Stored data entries
╔══

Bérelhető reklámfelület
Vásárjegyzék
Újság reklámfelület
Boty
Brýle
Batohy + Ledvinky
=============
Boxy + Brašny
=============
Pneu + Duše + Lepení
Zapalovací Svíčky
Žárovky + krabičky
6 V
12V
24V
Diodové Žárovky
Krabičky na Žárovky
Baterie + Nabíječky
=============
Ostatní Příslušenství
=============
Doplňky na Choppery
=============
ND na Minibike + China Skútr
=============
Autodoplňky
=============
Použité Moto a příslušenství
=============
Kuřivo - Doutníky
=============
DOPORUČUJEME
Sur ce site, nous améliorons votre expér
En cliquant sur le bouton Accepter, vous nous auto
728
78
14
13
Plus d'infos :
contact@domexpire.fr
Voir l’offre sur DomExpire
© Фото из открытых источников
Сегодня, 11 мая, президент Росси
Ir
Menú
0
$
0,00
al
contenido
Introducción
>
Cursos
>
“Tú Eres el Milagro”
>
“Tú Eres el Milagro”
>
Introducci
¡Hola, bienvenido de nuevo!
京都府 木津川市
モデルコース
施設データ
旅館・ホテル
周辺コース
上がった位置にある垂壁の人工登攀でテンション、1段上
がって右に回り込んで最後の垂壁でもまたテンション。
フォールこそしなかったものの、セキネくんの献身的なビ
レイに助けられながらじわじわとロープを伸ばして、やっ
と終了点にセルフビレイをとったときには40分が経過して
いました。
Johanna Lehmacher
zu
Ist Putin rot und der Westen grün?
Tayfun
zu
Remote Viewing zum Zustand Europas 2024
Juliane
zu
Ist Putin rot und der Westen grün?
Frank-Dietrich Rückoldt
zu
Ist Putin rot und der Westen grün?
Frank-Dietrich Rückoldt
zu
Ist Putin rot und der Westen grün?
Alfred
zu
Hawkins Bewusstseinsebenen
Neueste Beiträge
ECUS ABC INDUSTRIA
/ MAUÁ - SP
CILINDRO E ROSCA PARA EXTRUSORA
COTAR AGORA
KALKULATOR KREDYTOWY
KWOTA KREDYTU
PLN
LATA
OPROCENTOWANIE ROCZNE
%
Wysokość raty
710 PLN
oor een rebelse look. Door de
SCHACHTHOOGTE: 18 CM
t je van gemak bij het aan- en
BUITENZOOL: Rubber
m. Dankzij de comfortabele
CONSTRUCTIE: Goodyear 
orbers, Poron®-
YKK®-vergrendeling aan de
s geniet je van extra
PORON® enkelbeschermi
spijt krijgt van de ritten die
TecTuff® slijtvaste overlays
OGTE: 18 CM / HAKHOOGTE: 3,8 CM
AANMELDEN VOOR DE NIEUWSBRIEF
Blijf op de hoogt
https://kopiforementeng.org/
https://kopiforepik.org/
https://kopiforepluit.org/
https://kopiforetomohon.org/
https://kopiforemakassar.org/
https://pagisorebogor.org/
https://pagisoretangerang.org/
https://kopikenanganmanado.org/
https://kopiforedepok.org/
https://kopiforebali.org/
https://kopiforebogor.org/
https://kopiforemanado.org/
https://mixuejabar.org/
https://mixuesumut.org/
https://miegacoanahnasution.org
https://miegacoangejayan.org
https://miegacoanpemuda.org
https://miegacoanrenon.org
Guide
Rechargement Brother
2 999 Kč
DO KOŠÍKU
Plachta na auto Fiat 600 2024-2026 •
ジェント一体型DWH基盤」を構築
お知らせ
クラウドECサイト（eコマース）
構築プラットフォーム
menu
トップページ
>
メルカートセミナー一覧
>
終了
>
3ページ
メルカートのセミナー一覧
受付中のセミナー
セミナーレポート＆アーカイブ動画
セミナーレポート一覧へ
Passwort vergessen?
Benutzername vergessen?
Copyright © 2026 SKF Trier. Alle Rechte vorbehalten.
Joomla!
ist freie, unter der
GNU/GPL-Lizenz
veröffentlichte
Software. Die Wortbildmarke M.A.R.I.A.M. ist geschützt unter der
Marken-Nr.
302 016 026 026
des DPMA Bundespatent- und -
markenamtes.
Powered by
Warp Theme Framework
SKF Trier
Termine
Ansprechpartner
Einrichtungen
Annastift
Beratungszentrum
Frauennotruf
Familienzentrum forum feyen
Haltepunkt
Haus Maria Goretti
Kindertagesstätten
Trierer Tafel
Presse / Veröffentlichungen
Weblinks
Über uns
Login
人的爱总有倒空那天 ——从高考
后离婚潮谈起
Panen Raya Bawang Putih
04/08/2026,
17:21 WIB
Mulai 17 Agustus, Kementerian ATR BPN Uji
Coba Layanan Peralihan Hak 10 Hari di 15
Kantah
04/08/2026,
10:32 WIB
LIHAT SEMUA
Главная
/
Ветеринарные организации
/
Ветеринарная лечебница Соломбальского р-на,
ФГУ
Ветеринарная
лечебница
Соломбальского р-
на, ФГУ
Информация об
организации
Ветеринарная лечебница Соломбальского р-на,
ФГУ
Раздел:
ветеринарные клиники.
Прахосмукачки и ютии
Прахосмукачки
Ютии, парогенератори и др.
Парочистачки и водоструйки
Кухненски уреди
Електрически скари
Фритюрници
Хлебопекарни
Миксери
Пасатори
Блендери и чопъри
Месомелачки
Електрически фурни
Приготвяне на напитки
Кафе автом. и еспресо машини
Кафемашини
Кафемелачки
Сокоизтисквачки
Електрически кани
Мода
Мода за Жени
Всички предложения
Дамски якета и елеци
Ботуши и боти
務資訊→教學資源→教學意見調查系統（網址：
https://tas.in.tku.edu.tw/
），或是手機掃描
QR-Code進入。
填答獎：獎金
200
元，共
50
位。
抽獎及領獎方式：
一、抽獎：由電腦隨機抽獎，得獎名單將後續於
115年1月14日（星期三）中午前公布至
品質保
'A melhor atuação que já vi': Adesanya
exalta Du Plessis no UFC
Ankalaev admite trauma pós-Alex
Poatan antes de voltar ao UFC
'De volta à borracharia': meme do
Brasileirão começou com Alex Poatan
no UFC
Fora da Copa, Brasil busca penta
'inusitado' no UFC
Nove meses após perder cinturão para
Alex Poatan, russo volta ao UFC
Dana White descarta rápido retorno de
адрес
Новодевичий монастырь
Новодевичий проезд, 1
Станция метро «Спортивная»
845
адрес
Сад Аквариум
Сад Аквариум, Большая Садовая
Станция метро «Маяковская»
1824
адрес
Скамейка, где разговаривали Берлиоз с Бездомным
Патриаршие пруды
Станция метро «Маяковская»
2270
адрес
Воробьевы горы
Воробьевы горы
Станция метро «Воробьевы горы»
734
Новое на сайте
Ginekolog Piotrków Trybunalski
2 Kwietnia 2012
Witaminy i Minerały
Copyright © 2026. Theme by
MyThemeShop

╚══

Please copy every one of the rows above character for character, keeping their order and changing nothing.

Exercise answer –
Bérelhető reklámfelület
Vásárjegyzék
Újság reklámfelület
Boty
Brýle
Batohy + Ledvinky
=============
Boxy + Brašny
=============
Pneu + Duše + Lepení
Zapalovací Svíčky
Žárovky + krabičky
6 V
12V
24V
Diodové Žárovky
Krabičky na Žárovky
Baterie + Nabíječky
=============
Ostatní Příslušenství
=============
Doplňky na Choppery
=============
ND na Minibike + China Skútr
=============
Autodoplňky
=============
Použité Moto a příslušenství
=============
Kuřivo - Doutníky
=============
DOPORUČUJEME
Sur ce site, nous améliorons votre expér
En cliquant sur le bouton Accepter, vous nous auto
728
78
14
13
Plus d'infos :
contact@domexpire.fr
Voir l’offre sur DomExpire
© Фото из открытых источников
Сегодня, 11 мая, президент Росси
Ir
Menú
0
$
0,00
al
contenido
Introducción
>
Cursos
>
“Tú Eres el Milagro”
>
“Tú Eres el Milagro”
>
Introducci
¡Hola, bienvenido de nuevo!
京都府 木津川市
モデルコース
施設データ
旅館・ホテル
周辺コース
上がった位置にある垂壁の人工登攀でテンション、1段上
がって右に回り込んで最後の垂壁でもまたテンション。
フォールこそしなかったものの、セキネくんの献身的なビ
レイに助けられながらじわじわとロープを伸ばして、やっ
と終了点にセルフビレイをとったときには40分が経過して
いました。
Johanna Lehmacher
zu
Ist Putin rot und der Westen grün?
Tayfun
zu
Remote Viewing zum Zustand Europas 2024
Juliane
zu
Ist Putin rot und der Westen grün?
Frank-Dietrich Rückoldt
zu
Ist Putin rot und der Westen grün?
Frank-Dietrich Rückoldt
zu
Ist Putin rot und der Westen grün?
Alfred
zu
Hawkins Bewusstseinsebenen
Neueste Beiträge
ECUS ABC INDUSTRIA
/ MAUÁ - SP
CILINDRO E ROSCA PARA EXTRUSORA
COTAR AGORA
KALKULATOR KREDYTOWY
KWOTA KREDYTU
PLN
LATA
OPROCENTOWANIE ROCZNE
%
Wysokość raty
710 PLN
oor een rebelse look. Door de
SCHACHTHOOGTE: 18 CM
t je van gemak bij het aan- en
BUITENZOOL: Rubber
m. Dankzij de comfortabele
CONSTRUCTIE: Goodyear 
orbers, Poron®-
YKK®-vergrendeling aan de
s geniet je van extra
PORON® enkelbeschermi
spijt krijgt van de ritten die
TecTuff® slijtvaste overlays
OGTE: 18 CM / HAKHOOGTE: 3,8 CM
AANMELDEN VOOR DE NIEUWSBRIEF
Blijf op de hoogt
https://kopiforementeng.org/
https://kopiforepik.org/
https://kopiforepluit.org/
https://kopiforetomohon.org/
https://kopiforemakassar.org/
https://pagisorebogor.org/
https://pagisoretangerang.org/
https://kopikenanganmanado.org/
https://kopiforedepok.org/
https://kopiforebali.org/
https://kopiforebogor.org/
https://kopiforemanado.org/
https://mixuejabar.org/
https://mixuesumut.org/
https://miegacoanahnasution.org
https://miegacoangejayan.org
https://miegacoanpemuda.org
https://miegacoanrenon.org
Guide
Rechargement Brother
2 999 Kč
DO KOŠÍKU
Plachta na auto Fiat 600 2024-2026 •
ジェント一体型DWH基盤」を構築
お知らせ
クラウドECサイト（eコマース）
構築プラットフォーム
menu
トップページ
>
メルカートセミナー一覧
>
終了
>
3ページ
メルカートのセミナー一覧
受付中のセミナー
セミナーレポート＆アーカイブ動画
セミナーレポート一覧へ
Passwort vergessen?
Benutzername vergessen?
Copyright © 2026 SKF Trier. Alle Rechte vorbehalten.
Joomla!
ist freie, unter der
GNU/GPL-Lizenz
veröffentlichte
Software. Die Wortbildmarke M.A.R.I.A.M. ist geschützt unter der
Marken-Nr.
302 016 026 026
des DPMA Bundespatent- und -
markenamtes.
Powered by
Warp Theme Framework
SKF Trier
Termine
Ansprechpartner
Einrichtungen
Annastift
Beratungszentrum
Frauennotruf
Familienzentrum forum feyen
Haltepunkt
Haus Maria Goretti
Kindertagesstätten
Trierer Tafel
Presse / Veröffentlichungen
Weblinks
Über uns
Login
人的爱总有倒空那天 ——从高考
后离婚潮谈起
Panen Raya Bawang Putih
04/08/2026,
17:21 WIB
Mulai 17 Agustus, Kementerian ATR BPN Uji
Coba Layanan Peralihan Hak 10 Hari di 15
Kantah
04/08/2026,
10:32 WIB
LIHAT SEMUA
Главная
/
Ветеринарные организации
/
Ветеринарная лечебница Соломбальского р-на,
ФГУ
Ветеринарная
лечебница
Соломбальского р-
на, ФГУ
Информация об
организации
Ветеринарная лечебница Соломбальского р-на,
ФГУ
Раздел:
ветеринарные клиники.
Прахосмукачки и ютии
Прахосмукачки
Ютии, парогенератори и др.
Парочистачки и водоструйки
Кухненски уреди
Електрически скари
Фритюрници
Хлебопекарни
Миксери
Пасатори
Блендери и чопъри
Месомелачки
Електрически фурни
Приготвяне на напитки
Кафе автом. и еспресо машини
Кафемашини
Кафемелачки
Сокоизтисквачки
Електрически кани
Мода
Мода за Жени
Всички предложения
Дамски якета и елеци
Ботуши и боти
務資訊→教學資源→教學意見調查系統（網址：
https://tas.in.tku.edu.tw/
），或是手機掃描
QR-Code進入。
填答獎：獎金
200
元，共
50
位。
抽獎及領獎方式：
一、抽獎：由電腦隨機抽獎，得獎名單將後續於
115年1月14日（星期三）中午前公布至
品質保
'A melhor atuação que já vi': Adesanya
exalta Du Plessis no UFC
Ankalaev admite trauma pós-Alex
Poatan antes de voltar ao UFC
'De volta à borracharia': meme do
Brasileirão começou com Alex Poatan
no UFC
Fora da Copa, Brasil busca penta
'inusitado' no UFC
Nove meses após perder cinturão para
Alex Poatan, russo volta ao UFC
Dana White descarta rápido retorno de
адрес
Новодевичий монастырь
Новодевичий проезд, 1
Станция метро «Спортивная»
845
адрес
Сад Аквариум
Сад Аквариум, Большая Садовая
Станция метро «Маяковская»
1824
адрес
Скамейка, где разговаривали Берлиоз с Бездомным
Патриаршие пруды
Станция метро «Маяковская»
2270
адрес
Воробьевы горы
Воробьевы горы
Станция метро «Воробьевы горы»
734
Новое на сайте
Ginekolog Piotrków Trybunalski
2 Kwietnia 2012
Witaminy i Minerały
Copyright © 2026. Theme by
MyThemeShop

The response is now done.